Chances are, some NFL hopefuls at the Senior Bowl this week have already removed themselves from the Redskins' draft board simply by not doing the little things the right way.

Dozens of NFL Draft prospects are in Mobile, Ala., this week for the Senior Bowl, hoping to showcase their athleticism on the field.

Chances are, some of them have already been eliminated from the Redskins’ draft board – at least in head coach Mike Shanahan’s eyes.


Could be he’s not accountable. Perhaps he doesn’t pay close attention in meetings. Or maybe he just doesn’t have passion for the game.

Shanahan and his assistants, coaches for the South squad this week, are keeping a close eye on intangibles, the little things that reveal the potential for greatness in a player.

After 27 years coaching in the NFL, Shanahan knows the type of player he wants on his team.

“He loves football, he’s on time, he’s positive, he enjoys practicing, and he enjoys doing the little things the right way,” Shanahan said. “[In the NFL], those types of players separate the good teams from the bad teams.”

When Shanahan first met with his squad earlier this week, he asked each of them to be “accountable” to the team and to each other.

Just an all-star game? Think again.

Said Shanahan: “I tell them, ‘If you have a meeting, be on time. People have evaluated your play during your college career, and they want to talk to you to see what you are like. They want to find out about your personality and see how responsible and passionate you are.
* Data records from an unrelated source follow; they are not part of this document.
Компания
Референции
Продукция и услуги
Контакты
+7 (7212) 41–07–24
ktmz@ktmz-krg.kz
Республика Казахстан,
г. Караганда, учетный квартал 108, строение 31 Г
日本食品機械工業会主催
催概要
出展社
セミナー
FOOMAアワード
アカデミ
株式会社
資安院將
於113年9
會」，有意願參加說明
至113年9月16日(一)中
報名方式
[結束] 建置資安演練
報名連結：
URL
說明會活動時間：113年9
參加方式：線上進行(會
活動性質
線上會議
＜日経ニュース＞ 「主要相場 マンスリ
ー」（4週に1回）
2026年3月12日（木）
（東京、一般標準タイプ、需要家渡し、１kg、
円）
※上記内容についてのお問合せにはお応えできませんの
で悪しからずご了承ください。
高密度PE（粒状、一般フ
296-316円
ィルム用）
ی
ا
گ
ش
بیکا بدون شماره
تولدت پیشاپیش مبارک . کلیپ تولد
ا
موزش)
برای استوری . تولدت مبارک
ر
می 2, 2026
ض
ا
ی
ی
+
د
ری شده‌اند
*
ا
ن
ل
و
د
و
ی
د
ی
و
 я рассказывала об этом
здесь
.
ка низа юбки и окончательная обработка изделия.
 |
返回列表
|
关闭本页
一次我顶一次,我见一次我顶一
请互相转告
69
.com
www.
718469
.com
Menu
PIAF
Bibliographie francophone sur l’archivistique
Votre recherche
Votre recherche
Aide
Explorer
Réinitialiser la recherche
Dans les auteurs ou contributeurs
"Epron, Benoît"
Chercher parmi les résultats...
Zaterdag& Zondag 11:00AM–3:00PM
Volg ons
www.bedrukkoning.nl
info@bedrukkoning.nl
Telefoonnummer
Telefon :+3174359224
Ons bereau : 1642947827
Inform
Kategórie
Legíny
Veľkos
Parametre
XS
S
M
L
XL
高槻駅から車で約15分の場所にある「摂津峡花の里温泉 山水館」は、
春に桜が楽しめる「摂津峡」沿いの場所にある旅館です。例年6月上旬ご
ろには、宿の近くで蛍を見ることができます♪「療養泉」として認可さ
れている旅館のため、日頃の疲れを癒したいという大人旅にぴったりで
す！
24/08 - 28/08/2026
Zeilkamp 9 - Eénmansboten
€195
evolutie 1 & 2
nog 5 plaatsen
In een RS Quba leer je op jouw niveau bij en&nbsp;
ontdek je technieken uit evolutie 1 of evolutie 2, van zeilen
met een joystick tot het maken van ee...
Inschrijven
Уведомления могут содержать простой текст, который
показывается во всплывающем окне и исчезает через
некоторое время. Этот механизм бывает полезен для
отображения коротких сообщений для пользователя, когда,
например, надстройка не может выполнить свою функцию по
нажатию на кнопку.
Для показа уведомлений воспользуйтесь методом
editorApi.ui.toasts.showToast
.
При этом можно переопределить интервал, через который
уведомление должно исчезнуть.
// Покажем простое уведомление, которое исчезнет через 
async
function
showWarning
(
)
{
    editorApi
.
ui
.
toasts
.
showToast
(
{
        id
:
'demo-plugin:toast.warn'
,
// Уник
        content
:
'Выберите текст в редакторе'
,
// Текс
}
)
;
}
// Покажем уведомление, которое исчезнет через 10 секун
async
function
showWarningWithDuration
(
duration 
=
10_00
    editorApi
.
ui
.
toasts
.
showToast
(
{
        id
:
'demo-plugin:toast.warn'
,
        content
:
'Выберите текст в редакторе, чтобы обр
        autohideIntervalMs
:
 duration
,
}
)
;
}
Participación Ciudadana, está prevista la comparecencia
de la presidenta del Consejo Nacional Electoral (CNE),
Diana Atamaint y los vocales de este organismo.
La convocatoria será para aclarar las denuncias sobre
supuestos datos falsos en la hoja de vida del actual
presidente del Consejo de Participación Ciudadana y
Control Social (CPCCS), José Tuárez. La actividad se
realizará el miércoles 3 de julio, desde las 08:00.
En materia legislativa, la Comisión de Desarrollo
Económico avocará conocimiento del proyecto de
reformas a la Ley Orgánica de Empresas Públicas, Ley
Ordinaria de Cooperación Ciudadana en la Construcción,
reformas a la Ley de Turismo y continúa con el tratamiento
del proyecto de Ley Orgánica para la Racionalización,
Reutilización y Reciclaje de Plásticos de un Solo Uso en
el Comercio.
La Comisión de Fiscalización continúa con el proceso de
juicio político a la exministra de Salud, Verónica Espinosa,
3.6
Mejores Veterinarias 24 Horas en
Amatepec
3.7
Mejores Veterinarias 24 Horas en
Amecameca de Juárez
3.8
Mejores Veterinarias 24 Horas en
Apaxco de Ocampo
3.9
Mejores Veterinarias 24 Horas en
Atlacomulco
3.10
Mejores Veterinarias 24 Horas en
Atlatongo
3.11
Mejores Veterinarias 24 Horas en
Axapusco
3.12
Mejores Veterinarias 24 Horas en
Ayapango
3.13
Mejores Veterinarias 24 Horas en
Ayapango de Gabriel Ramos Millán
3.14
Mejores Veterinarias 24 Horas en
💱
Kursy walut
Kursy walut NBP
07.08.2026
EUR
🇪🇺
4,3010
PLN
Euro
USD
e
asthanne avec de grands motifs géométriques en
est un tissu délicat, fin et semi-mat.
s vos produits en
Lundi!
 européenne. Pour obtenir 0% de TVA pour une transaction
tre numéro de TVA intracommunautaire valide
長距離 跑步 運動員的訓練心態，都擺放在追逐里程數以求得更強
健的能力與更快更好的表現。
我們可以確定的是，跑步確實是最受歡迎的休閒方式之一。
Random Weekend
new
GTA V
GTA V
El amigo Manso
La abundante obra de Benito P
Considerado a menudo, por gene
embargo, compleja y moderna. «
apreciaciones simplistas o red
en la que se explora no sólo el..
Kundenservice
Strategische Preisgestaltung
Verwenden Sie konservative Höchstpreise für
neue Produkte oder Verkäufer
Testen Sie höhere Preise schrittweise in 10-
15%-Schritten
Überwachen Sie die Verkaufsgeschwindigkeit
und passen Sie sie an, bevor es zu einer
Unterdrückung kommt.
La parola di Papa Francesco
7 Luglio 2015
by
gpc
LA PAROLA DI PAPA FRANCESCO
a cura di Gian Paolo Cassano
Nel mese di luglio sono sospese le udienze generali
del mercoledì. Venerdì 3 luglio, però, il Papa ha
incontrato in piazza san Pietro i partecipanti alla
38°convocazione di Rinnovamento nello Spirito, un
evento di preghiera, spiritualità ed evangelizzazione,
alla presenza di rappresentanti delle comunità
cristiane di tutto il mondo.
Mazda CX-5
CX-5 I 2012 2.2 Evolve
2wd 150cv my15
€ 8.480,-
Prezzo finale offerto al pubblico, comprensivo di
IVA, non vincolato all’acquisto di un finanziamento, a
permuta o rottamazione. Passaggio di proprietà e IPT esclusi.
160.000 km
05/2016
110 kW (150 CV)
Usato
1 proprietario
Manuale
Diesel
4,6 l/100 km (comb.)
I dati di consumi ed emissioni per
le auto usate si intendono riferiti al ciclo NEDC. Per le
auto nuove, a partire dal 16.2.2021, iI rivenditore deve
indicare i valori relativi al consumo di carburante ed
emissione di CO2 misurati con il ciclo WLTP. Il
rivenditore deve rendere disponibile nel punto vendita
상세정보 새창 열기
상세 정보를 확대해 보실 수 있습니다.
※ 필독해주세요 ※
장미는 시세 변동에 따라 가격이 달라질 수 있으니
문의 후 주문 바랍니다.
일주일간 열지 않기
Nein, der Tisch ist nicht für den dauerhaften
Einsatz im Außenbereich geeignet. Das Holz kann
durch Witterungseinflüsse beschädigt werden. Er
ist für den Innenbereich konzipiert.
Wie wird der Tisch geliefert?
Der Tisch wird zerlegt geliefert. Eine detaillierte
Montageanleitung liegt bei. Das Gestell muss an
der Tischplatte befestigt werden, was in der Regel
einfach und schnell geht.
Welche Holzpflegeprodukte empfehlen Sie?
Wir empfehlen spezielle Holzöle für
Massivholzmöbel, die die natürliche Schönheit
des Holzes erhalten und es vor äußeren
They want to see how you prepare for games.

“As coaches, we get a chance to see them a little bit more [than the other 31 teams]. We have the chance to see how they prepare, so we have a little advantage there. For the most part, you just want to get to know the player.”

The Redskins already have a preliminary on-field grade for each player. They have watched prospects in person during the college football season and on film.

The Senior Bowl is the first chance that coaches and scouts can talk with players and get to know them on an individual basis.

“You get a chance to see them compete for a week, and you get a chance to see him in drills, 7-on-7, 11-on-11,” Shanahan said. “Some of these guys will be drafted very high so to see them compete at the same level is a big advantage.”

Shanahan noted that most of the South roster has shown great hustle in practice this week. It’s one of the “little things” that he looks for in evaluating a player.

“You have guys who understand they have an opportunity to improve themselves and impress everybody,” he said.